The "dark reactions," which may occur either in light or dark, use the
energy stored in NADPH and ATP to drive the assembly of carbon dioxide into
sugars. Together, the light and dark reactions create nourishment for the
plant and, through the food chain, human beings and all other animals as
well.

Despite their key role in supporting most forms of life on the planet, the
link between light reactions and dark reactions has eluded scientists. A
plant somehow balances them so it incorporates energy at a rate suited to
its needs. If a plant takes in too much light energy, it could die; if it
takes in too little, it will not thrive as well as it could.

Kramer's team showed that a plant achieves that balance by changing the
level of protons within the sealed compartments. When the compartments fill
to a certain level, the photosynthetic machinery becomes less responsive to
light.

Kramer likens the process to filling a bathtub. You can vary the water level
by turning the faucet or by opening or closing the drain. His research shows
that plants do it at the drain; and the drain, in this case, is the enzyme
ATP synthase.

"It is as if the hole just gets smaller," said Kramer. "The system is still
working fine, but it's like plugging up a little bit of your bathtub drain."

Their hand-made instruments allowed Kramer and his colleagues to deliver a
pulse of light to a leaf and then sense slight changes in the color of light
emitted by the leaf in response.
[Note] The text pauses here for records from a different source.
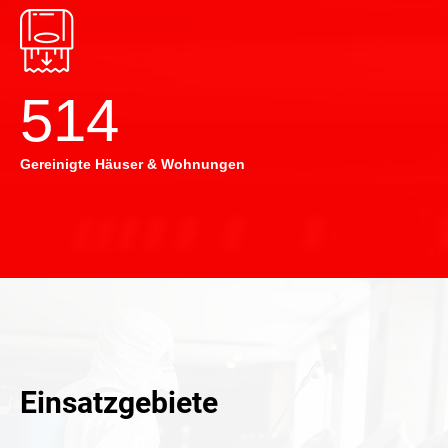
514
Gereinigte Häuser & Wohnungen
Einsatzgebiete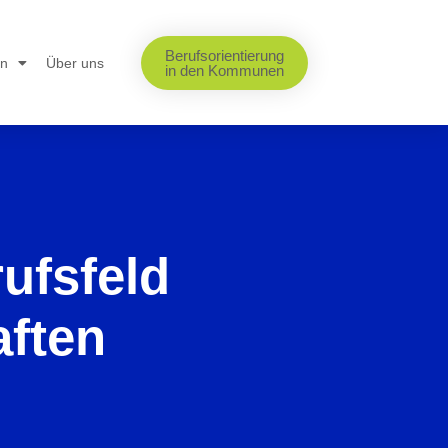
Berufsorientierung
en
Über uns
in den Kommunen
ufsfeld
aften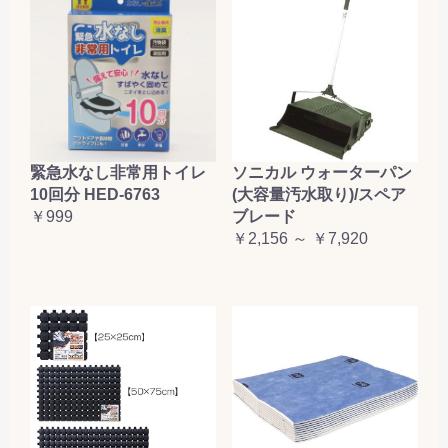
緊急水なし非常用トイレ
ソニカル ウォーターパン
10回分 HED-6763
(大容量汚水取り)/スペア
￥999
ブレード
￥2,156 ～ ￥7,920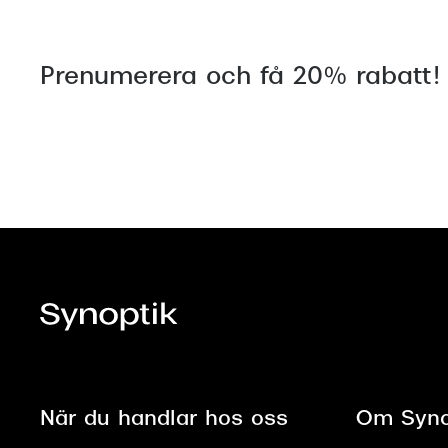
Prenumerera och få 20% rabatt!
När du handlar hos oss
Om Syno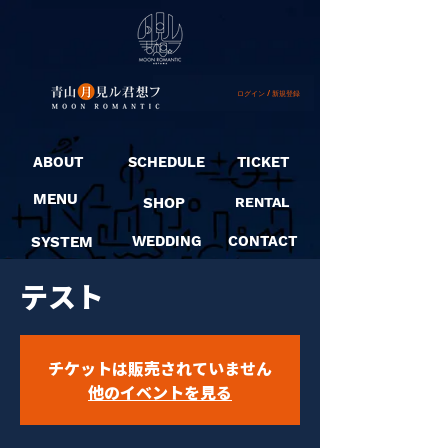
ログイン / 新規登録
ABOUT
SCHEDULE
TICKET
MENU
SHOP
RENTAL
SYSTEM
WEDDING
CONTACT
テスト
チケットは販売されていません
他のイベントを見る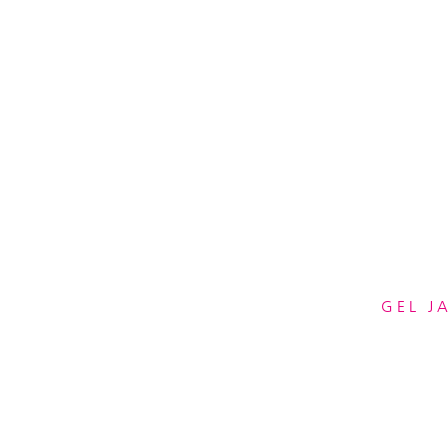
GEL J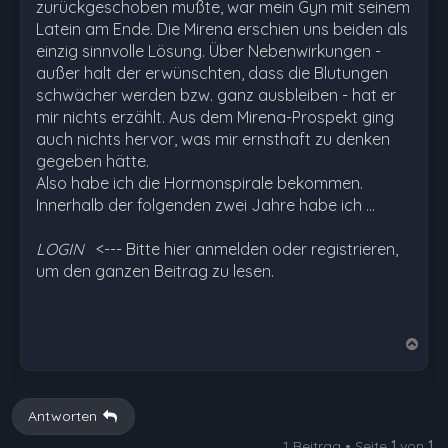
zurückgeschoben mußte, war mein Gyn mit seinem
Latein am Ende. Die Mirena erschien uns beiden als
einzig sinnvolle Lösung. Über Nebenwirkungen -
außer halt der erwünschten, dass die Blutungen
schwächer werden bzw. ganz ausbleiben - hat er
mir nichts erzählt. Aus dem Mirena-Prospekt ging
auch nichts hervor, was mir ernsthaft zu denken
gegeben hätte.
Also habe ich die Hormonspirale bekommen.
Innerhalb der folgenden zwei Jahre habe ich …
LOGIN
<--- Bitte hier anmelden oder registrieren,
um den ganzen Beitrag zu lesen.
N
a
c
h
Antworten
o
1 Beitrag • Seite
1
von
1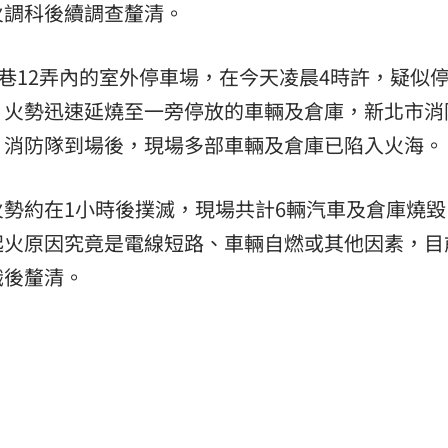
火調科後續調查釐清。
熱潮
10:00
1巷12弄內的室外停車場，在今天凌晨4時許，疑似
15
，火勢迅速延燒至一旁停放的車輛及倉庫，新北市消
，消防隊到場後，現場多部車輛及倉庫已陷入火海。
勢約在1小時後撲滅，現場共計6輛汽車及倉庫燒毀
起火原因究竟是電線短路、車輛自燃或其他因素，目
識後釐清。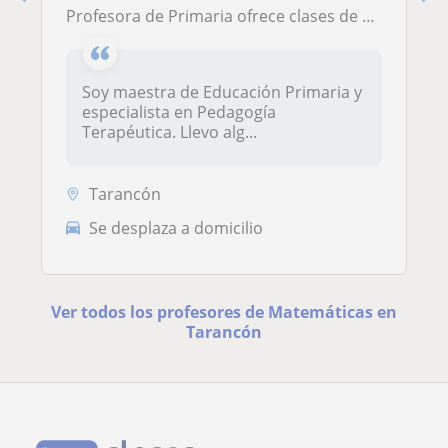
Profesora de Primaria ofrece clases de apoyo para Primaria
Soy maestra de Educación Primaria y
especialista en Pedagogía
Terapéutica. Llevo alg...
Tarancón
Se desplaza a domicilio
Ver todos los profesores de Matemáticas en
Tarancón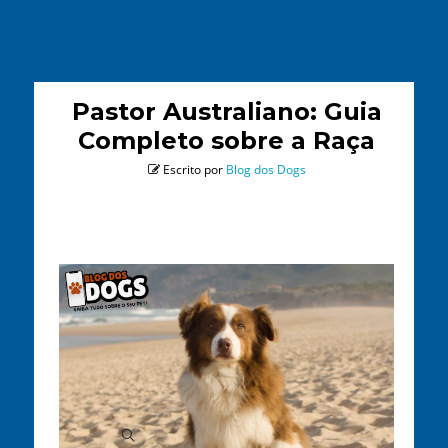
Pastor Australiano: Guia
Completo sobre a Raça
Escrito por
Blog dos Dogs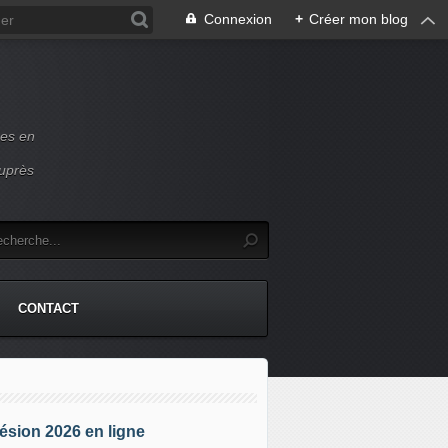
Connexion
+
Créer mon blog
ces en
auprès
CONTACT
sion 2026 en ligne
That let them track protons moving in and
out of the compartments.

They found that when a plant needs to slow its rate of photosynthesis, its
ATP synthase lets fewer protons leave the compartments. The protons pile up,
and photosynthesis slows or stops. When they looked at a mutant strain of
the plant that didn't down-regulate well, they found that protons didn't
accumulate to the level needed to trigger a shut-down.

"That's a big story, because we think we now understand what the connection
is between what we call the light reactions and the dark reactions," Kramer
said. "Nobody knew. We've found maybe the major regulatory connection
between the light and dark reactions."